Tencent Cloud recently launched an upgraded version of the Xing Mai Network 2.0, aiming to enhance the efficiency of large-scale model training. In the previous version, the synchronization communication time for the computation results of large models accounted for over 50% of the total, resulting in low efficiency. The new version of Xing Mai Network 2.0 has been upgraded in several aspects:
1. Supports networking of up to 100,000 cards in a single cluster, doubling the scale, with a 60% improvement in network communication efficiency and a 20% increase in large model training efficiency. Fault location is reduced from a daily scale to a minute-scale.
2. Self-developed switches, optical modules, network interface cards, and other network devices have been upgraded, making the infrastructure more reliable and supporting the scale of more than 100,000 cards in a single cluster for GPU.
3. The new communication protocol TiTa2.0 is deployed on network interface cards, and the congestion control algorithm is upgraded to active congestion control, resulting in a 30% improvement in communication efficiency and a 10% increase in large model training efficiency.
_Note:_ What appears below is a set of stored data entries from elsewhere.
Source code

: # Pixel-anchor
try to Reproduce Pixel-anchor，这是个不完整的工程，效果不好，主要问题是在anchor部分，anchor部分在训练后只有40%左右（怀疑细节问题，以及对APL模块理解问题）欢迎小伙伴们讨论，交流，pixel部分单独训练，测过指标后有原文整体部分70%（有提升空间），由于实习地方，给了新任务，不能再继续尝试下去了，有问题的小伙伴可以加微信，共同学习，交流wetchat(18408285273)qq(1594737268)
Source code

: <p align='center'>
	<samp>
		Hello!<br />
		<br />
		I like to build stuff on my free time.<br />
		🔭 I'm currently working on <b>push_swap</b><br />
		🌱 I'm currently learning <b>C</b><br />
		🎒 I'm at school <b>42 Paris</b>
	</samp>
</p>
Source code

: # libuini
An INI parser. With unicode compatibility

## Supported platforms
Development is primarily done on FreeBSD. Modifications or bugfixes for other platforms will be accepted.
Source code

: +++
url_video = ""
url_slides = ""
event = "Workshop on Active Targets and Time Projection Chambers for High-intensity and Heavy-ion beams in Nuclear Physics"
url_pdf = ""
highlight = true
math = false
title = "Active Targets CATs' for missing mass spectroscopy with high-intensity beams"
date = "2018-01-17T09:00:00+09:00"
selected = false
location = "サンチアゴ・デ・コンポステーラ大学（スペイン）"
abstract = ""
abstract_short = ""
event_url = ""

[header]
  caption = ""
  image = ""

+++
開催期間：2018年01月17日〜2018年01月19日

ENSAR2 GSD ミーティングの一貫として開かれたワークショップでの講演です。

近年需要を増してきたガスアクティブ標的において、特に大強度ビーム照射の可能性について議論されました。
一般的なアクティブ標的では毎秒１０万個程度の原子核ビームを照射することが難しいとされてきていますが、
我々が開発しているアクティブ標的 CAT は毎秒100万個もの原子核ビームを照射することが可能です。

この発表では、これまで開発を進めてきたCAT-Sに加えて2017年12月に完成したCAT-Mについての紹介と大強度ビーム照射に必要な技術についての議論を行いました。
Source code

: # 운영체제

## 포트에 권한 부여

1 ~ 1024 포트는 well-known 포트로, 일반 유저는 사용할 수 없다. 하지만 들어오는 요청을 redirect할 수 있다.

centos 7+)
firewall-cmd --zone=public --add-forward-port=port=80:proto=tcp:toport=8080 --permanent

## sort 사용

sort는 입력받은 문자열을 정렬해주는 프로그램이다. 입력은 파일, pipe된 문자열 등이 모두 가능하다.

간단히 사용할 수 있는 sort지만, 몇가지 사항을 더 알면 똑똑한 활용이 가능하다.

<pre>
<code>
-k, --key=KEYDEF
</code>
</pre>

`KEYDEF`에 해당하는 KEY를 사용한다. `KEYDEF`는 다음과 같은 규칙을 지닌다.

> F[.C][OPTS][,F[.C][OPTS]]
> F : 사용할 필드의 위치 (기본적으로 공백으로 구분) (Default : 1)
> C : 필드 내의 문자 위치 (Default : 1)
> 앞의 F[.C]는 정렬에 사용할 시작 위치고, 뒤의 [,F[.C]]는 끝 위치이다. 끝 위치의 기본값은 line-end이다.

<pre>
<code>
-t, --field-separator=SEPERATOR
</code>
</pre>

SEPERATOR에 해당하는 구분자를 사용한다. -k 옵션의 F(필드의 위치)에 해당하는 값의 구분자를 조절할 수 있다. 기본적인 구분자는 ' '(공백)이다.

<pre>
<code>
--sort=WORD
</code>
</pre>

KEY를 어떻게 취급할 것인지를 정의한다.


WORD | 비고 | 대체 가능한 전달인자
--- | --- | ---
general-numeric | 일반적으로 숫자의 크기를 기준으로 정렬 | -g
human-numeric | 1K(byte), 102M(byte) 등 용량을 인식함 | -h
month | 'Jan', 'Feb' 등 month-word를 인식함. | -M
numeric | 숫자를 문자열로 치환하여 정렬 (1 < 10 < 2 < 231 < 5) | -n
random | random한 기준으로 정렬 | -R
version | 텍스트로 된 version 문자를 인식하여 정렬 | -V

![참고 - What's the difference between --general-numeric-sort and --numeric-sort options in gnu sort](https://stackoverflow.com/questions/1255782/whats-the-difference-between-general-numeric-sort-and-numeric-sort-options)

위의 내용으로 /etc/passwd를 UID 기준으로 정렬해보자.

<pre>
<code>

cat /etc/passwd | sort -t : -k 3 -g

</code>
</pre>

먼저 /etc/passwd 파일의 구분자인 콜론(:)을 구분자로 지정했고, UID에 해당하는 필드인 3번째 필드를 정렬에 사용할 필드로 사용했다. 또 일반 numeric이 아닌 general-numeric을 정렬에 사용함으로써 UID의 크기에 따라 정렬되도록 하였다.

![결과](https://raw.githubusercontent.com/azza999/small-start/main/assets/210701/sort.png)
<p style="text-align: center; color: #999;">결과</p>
4. The high-performance collective communication library TCCL2.0 utilizes NVLINK+NET heterogeneous parallel communication to achieve parallel data transfer, and it also has the Auto-Tune Network Expert adaptive algorithm to enhance communication performance by 30% and large model training efficiency by 10%.
5. A new exclusive technology from Tencent, the Virtual Reality Simulation Platform, enables comprehensive monitoring of the cluster network and precise identification of GPU node issues, reducing the fault location time for 10K-card training from a daily scale to a minute-scale.
With these upgrades, the communication efficiency of Xing Mai Network has increased by 60%, the efficiency of large model training by 20%, and the accuracy of fault location has also been improved. These improvements will help to enhance the efficiency and performance of large-scale model training, making expensive GPU resources more fully utilized.